Research has found that art therapy can be helpful for patients with cancer, autism and depression. It also has been shown to help soldiers with post-traumatic stress disorder or people traumatized after living through a natural disaster or coping with abuse. Traumatic memories are stored in the non-verbal part of the brain, said Donna Betts, board president of the American Art Therapy Association.

Art therapists are specially trained in both art and mental health. Pence is often quoted as saying art therapy is not arts and crafts. Adult coloring books are also not art therapy, said Betts, an associate professor of art therapy at George Washington University.

The field of art therapy has existed only for about a half-century, Betts said. Not all insurers cover the practice, which has limited its use. In Maryland, private insurers that provide mental health coverage include art therapy as a treatment they cover. Medicaid, the government insurance program for low-income people, covers some art therapy, but not in all states, Betts said.

Because the University of Maryland Children’s Hospital art therapy program is funded through Hogan’s foundation, it is offering services to patients and their families for free and won’t require people to have insurance.

Integrating art therapy into children’s hospitals is a “fairly new phenomena,” said Dr. Steven J. Czinn, chair of the department of pediatrics at the University of Maryland School of Medicine and director of the University of Maryland Children’s Hospital.

“We aren’t only healing the physical ailments, this gives us the opportunity to treat our patients’ emotional and mental well-being,” Czinn said. “This is really something that needs to be a part of all children’s hospitals.”

Weishaar treats patients in an art therapy room at the children’s hospital or he will visit patients’ rooms to hold sessions. He said patients can use the program as much as they like.

Josh Birch said he comes as often as he can.

During a recent session, Weishaar drew a circle on a large piece of paper. Then he, Josh and the teenager’s mother drew pictures within the circle, but they weren’t allowed to speak. The idea of the session was to see what emotions were revealed in the drawing.

Josh drew a tree with many limbs coming out of it. He said the limbs represent all his thoughts.
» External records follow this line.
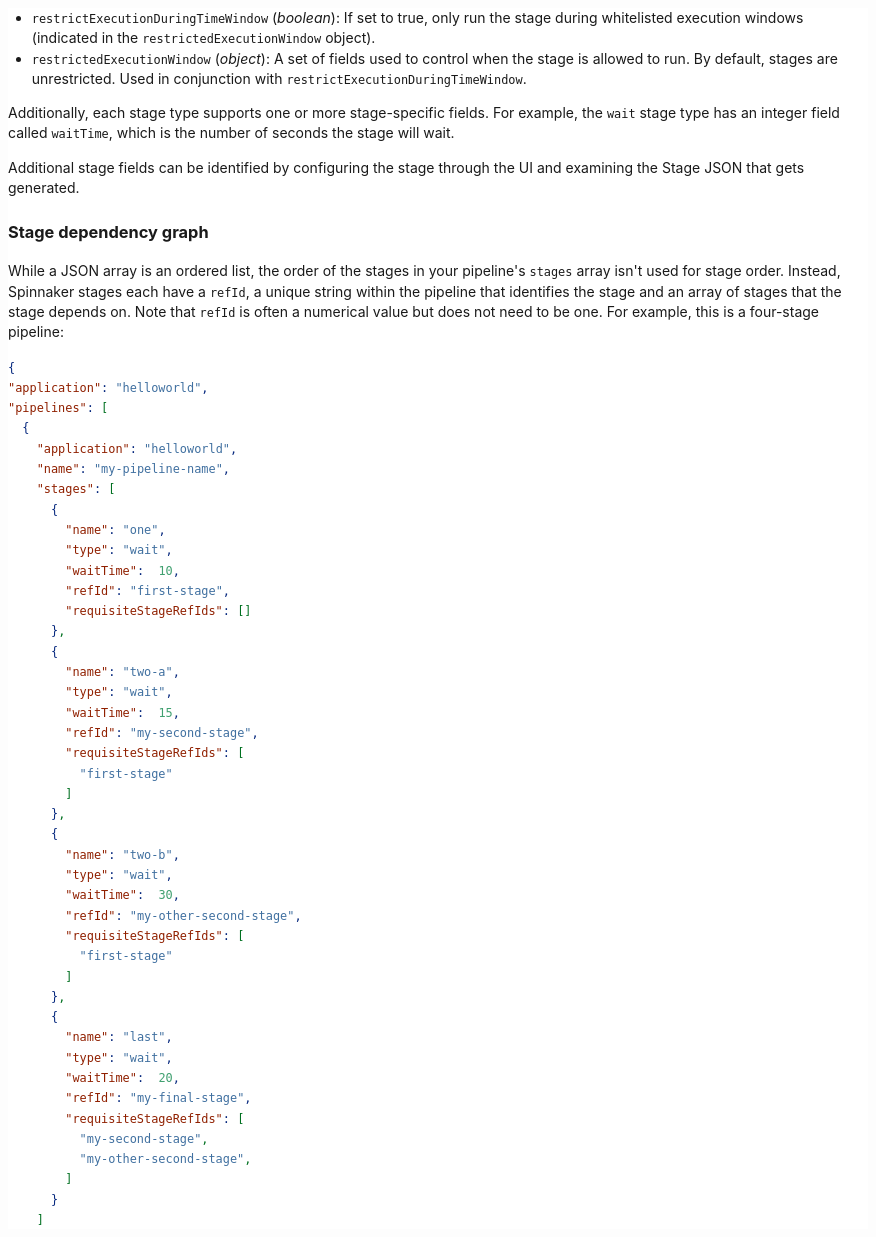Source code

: * `restrictExecutionDuringTimeWindow` (*boolean*): If set to true, only run the stage during whitelisted execution windows (indicated in the `restrictedExecutionWindow` object).
* `restrictedExecutionWindow` (*object*): A set of fields used to control when the stage is allowed to run. By default, stages are unrestricted.  Used in conjunction with `restrictExecutionDuringTimeWindow`.

Additionally, each stage type supports one or more stage-specific fields.  For example, the `wait` stage type has an integer field called `waitTime`, which is the number of seconds the stage will wait.

Additional stage fields can be identified by configuring the stage through the UI and examining the Stage JSON that gets generated.

### Stage dependency graph

While a JSON array is an ordered list, the order of the stages in your pipeline's `stages` array isn't used for stage order.  Instead, Spinnaker stages each have a `refId`, a unique string within the pipeline that identifies the stage and an array of stages that the stage depends on. Note that `refId` is often a numerical value but does not need to be one. For example, this is a four-stage pipeline:

```json
{
"application": "helloworld",
"pipelines": [
  {
    "application": "helloworld",
    "name": "my-pipeline-name",
    "stages": [
      {
        "name": "one",
        "type": "wait",
        "waitTime":  10,
        "refId": "first-stage",
        "requisiteStageRefIds": []
      },
      {
        "name": "two-a",
        "type": "wait",
        "waitTime":  15,
        "refId": "my-second-stage",
        "requisiteStageRefIds": [
          "first-stage"
        ]
      },
      {
        "name": "two-b",
        "type": "wait",
        "waitTime":  30,
        "refId": "my-other-second-stage",
        "requisiteStageRefIds": [
          "first-stage"
        ]
      },
      {
        "name": "last",
        "type": "wait",
        "waitTime":  20,
        "refId": "my-final-stage",
        "requisiteStageRefIds": [
          "my-second-stage",
          "my-other-second-stage",
        ]
      }
    ]
```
Because when you are living with cancer you have a lot of thoughts and worries.

Sarah Birch drew a mountain with a rainbow coming out of the side, the sun shining in the sky and a bird flying overhead. She wasn’t sure why she drew it at first. It was the first thing that popped in her head. Then she thought about the symbolism.

“I feel we have climbed a mountain, but now we are at the steepest point and things are getting better,” she said. “I know he is going to do big things one day and I just want to get him healthy.”

She said art therapy has helped her son open up about his true feelings, given him something to look forward to and kept his mind off his chemotherapy. He has one treatment left.

“He was always the most composed of all of us, trying to put up a tough guy persona,” Sarah Birch said. “But I thought it had to be affecting him. With art therapy he let his guard down. He was able to try and deal with some of the feelings he was going through rather than be so happy for everyone else.”